RECORDS SUPPLIED below:
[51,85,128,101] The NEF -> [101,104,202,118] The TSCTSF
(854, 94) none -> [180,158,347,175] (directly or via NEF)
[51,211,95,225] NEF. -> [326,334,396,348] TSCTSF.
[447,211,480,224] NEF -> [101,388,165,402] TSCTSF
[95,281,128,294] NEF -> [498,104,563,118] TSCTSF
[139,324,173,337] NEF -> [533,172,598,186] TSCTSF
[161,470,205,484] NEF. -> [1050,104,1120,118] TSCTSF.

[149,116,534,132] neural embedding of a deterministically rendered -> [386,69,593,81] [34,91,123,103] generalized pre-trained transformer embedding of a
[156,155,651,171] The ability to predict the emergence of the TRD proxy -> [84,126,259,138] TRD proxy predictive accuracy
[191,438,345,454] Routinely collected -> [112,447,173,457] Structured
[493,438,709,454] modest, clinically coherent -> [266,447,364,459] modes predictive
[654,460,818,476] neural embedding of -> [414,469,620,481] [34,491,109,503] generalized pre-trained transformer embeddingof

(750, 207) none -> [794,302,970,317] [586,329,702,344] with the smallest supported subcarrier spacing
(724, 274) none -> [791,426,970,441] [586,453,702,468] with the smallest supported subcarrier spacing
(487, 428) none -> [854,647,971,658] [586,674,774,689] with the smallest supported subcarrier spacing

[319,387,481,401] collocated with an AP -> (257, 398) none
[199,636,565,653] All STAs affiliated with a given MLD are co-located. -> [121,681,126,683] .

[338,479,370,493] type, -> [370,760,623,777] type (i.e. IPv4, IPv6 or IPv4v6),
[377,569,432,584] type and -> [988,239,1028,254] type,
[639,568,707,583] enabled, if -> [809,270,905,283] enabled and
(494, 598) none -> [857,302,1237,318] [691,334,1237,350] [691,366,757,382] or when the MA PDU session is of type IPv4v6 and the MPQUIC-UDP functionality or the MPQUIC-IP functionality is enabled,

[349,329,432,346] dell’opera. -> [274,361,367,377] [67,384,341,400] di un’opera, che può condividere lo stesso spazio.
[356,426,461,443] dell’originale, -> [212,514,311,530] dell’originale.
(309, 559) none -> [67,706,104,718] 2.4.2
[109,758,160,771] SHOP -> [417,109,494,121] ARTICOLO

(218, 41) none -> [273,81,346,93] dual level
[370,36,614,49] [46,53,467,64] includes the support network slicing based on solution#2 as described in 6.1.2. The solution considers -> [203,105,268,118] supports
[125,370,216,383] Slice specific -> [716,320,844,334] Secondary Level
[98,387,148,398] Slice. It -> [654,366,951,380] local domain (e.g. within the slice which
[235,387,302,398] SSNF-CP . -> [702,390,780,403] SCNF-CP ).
End of RECORDS SUPPLIED.
Every line of the material that holds "transformer" should be copied out as the answer.

[149,116,534,132] neural embedding of a deterministically rendered -> [386,69,593,81] [34,91,123,103] generalized pre-trained transformer embedding of a
[654,460,818,476] neural embedding of -> [414,469,620,481] [34,491,109,503] generalized pre-trained transformer embeddingof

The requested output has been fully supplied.